龍之介は帯を取り始める。慌てて雪江がその帯を持ち、着物も取った。一応、簡単に畳んで枕もとに置く。
振り返り、目が合うと龍之介の顔がほころんだ。
はっとした。
もう怒っていない?
「あ、もう寝るんだ」
ここにいていいのか、それとも奥向きへ帰るべきなのか、その判断に迷う。龍之介はなにやらおかしそうに、雪江の上から下まで視線を動かす。
「そんな恰好をしていて寝る気があるのか」
龍之介が笑っていた。雪江は昼間のままの格好でいた。
「ここで寝ていいの?」
まだ少し遠慮がちに言う。
「ふん、いつだって勝手にくるであろう」
いつもの優しい目とちょっと人をおちょくる口調だった。
さっきまで吹き荒れていた吹雪のようなすさんだ心の中は、温かな春風が舞い込んできたかのようにほぐれていた。
「怒ってないの」
恐る恐る聞く。
「何を?」
「あの・・・・お光さんたちが忍びだったってこと、知ってて黙ってたから」
「ああ、あれか。あの時は雪江がわしに隠し事をしていたこと、正直、驚いた。あの時はかっとしたが、こちらも知っていて黙っていたことだ。雪江も口止めされていたのであろう。仕方がないと思っている」
さすが、龍之介だ。一時の感情にいつまでも囚われてはいなかった。
やはり思い切ってここへきてよかった。目を見て、きちんと話すことの大事さを思い知った。

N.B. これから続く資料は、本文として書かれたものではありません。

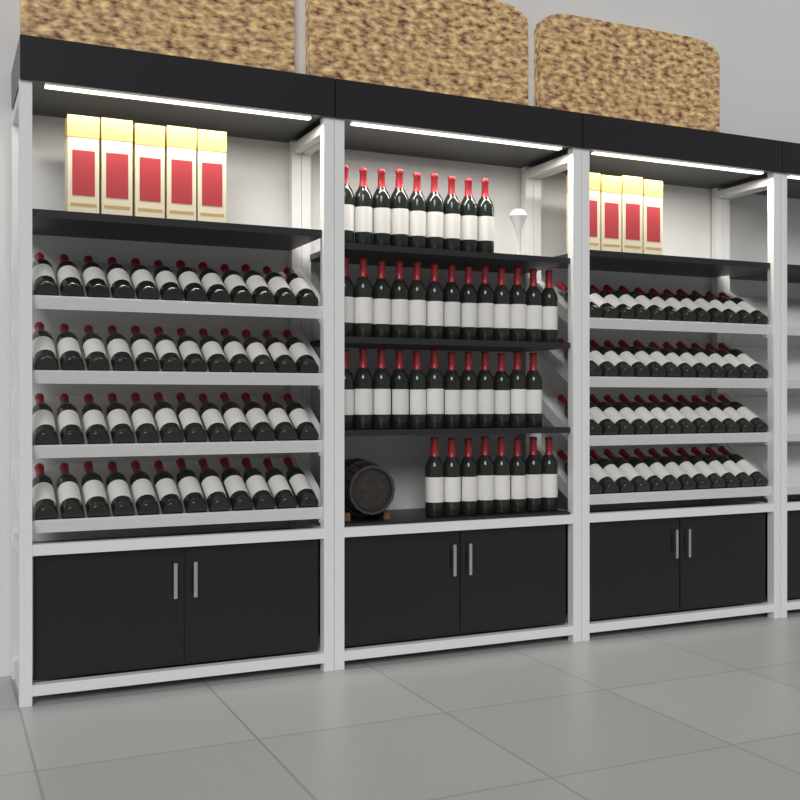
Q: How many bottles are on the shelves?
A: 138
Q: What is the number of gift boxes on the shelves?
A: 9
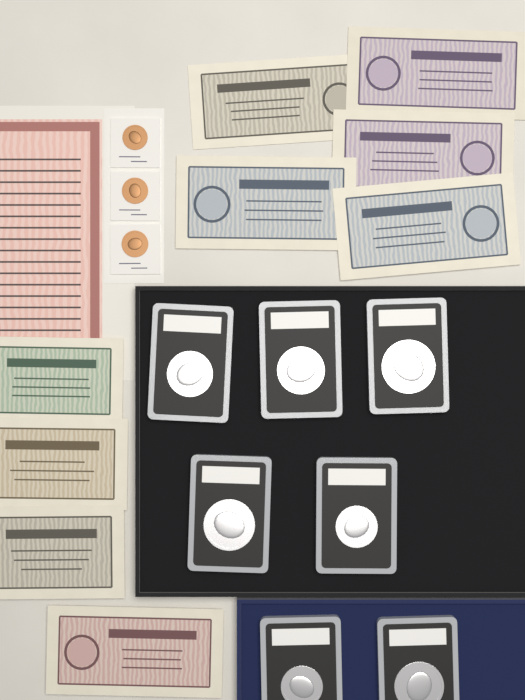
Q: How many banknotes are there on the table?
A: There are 9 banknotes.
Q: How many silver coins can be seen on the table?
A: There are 7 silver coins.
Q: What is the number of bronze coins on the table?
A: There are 3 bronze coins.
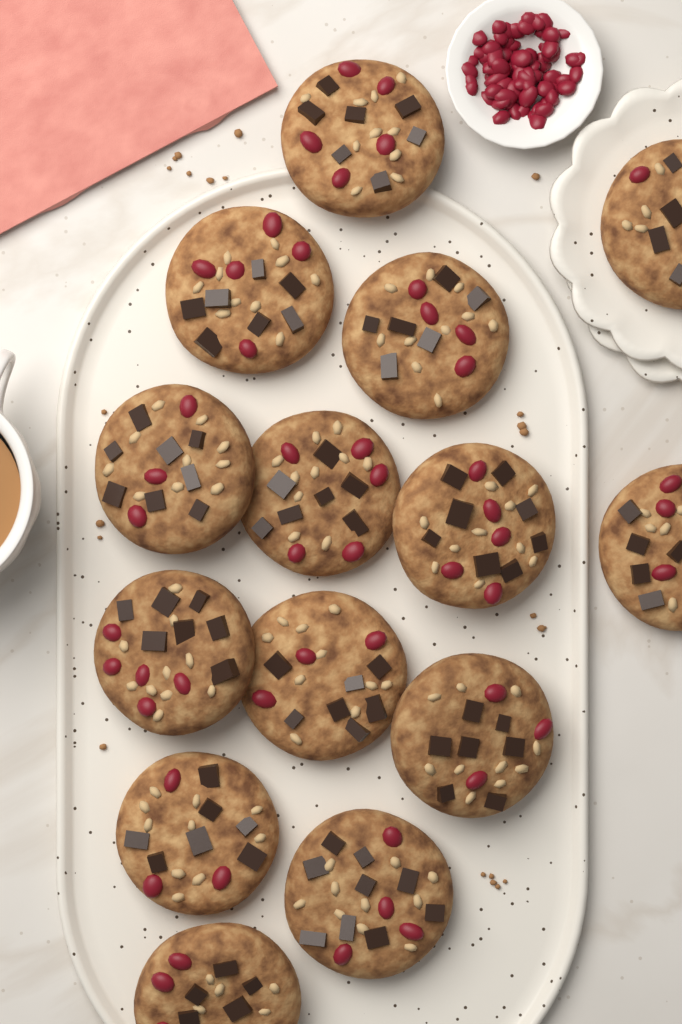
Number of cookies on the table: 14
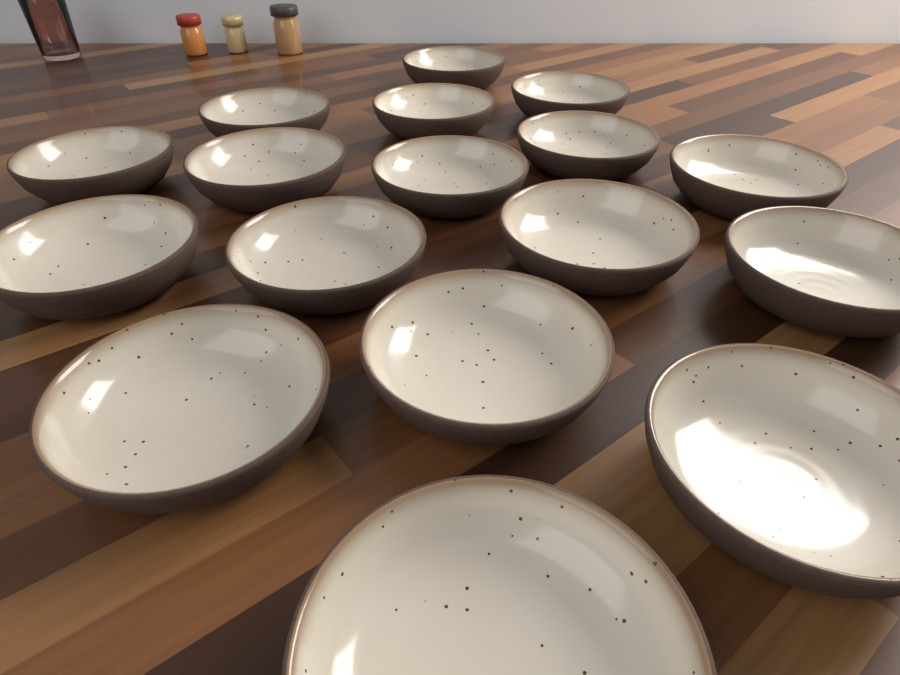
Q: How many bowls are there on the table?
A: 17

でも、もう一つ内緒事がある。これはまだ言えないが、あることだけは伝えておきたかった。
「ねえ、もう一つ、今は言えないこと、あるの」
「なんと」
龍之介が驚いていた。
「これはまだ絶対に言えない。でもね、いつかは話せると思う。だからお願い、今は聞かないで。そういう約束だから」
大まかな言い方だった。しかし、このまま何も言わないで隠していることはしたくなかった。
「利久たちのことか」
うなづく。
龍之介は黙っていた。
布団の上に胡坐をかく。雪江も一緒に座った。
「それを知っている雪江の身の危険は?」
「たぶん、ないと思う」
隠れキリシタンということ、これは言わない方がいい。
「そうか、わかった。ではもう聞かぬ」
「へっ、いいの?」
もっといろいろ言われるかと思っていた。
龍之介はいつのまにか書状を持っていた。
「利久殿がさきほど書状を持ってきた。事情があり、あの長屋を引き払ったとのこと。雪江にはあそこへ行くなと書いてある。今は二人、別のところに身を潜めているそうだ。後日、利久殿が商売のために来るからその時にまた話をしたいとのことだ」
そう言って龍之介がその手紙を見せてくれた。
達筆で書かれていた。
「これでなにやら事情があるが、利久殿たちが怪しい薬売りの仲間ではないと見ていいだろう。わざわざこうして書状を書いてくる誠実さもある。二人がまたどこかに落ち着いたら、遊びに行くことを許そう」
ほぅと肩の力が抜ける。安心した。
今だ。言うなら今しかない。
「あのさ、ずっと考えていたんだけど、お光さん、体がかなり弱ってきているの。ゆっくりと養生してもらいたいから・・・・・・」
龍之介が真剣な表情で聞いていた。
「旅籠の「あかり」の離れに移ってもらったらいいかなって思ってる」
龍之介が「あかり」の離れを思い出しているのがわかった。
「あそこへ? 利久殿が嫌がらないか?」
「わかんない。まだ言ってないの。先に龍之介さんからの了解を得てからにしようと思って」
龍之介が何やら考えていた。
「雪江も考えたものよ。あそこなら気兼ねなく行かれるし、小次郎も着いていかなくてもいいだろうから」
「あ、わかっちゃった」
「関田屋のご隠居たちの了承を得れば問題はないであろう。あそこなら医者を待機させておいてもいいだろうし、誰かをつけておくこともできる」
「やったっ。ありがとう。龍之介さん、やっぱり大好き」
龍之介はにっこり笑い、雪江を抱き寄せた。
利久は、お光が風呂に行っている間に、雪江への書状を書いていた。これは雪江の夫である正和にも読んでもらうように、二人の連名で認める。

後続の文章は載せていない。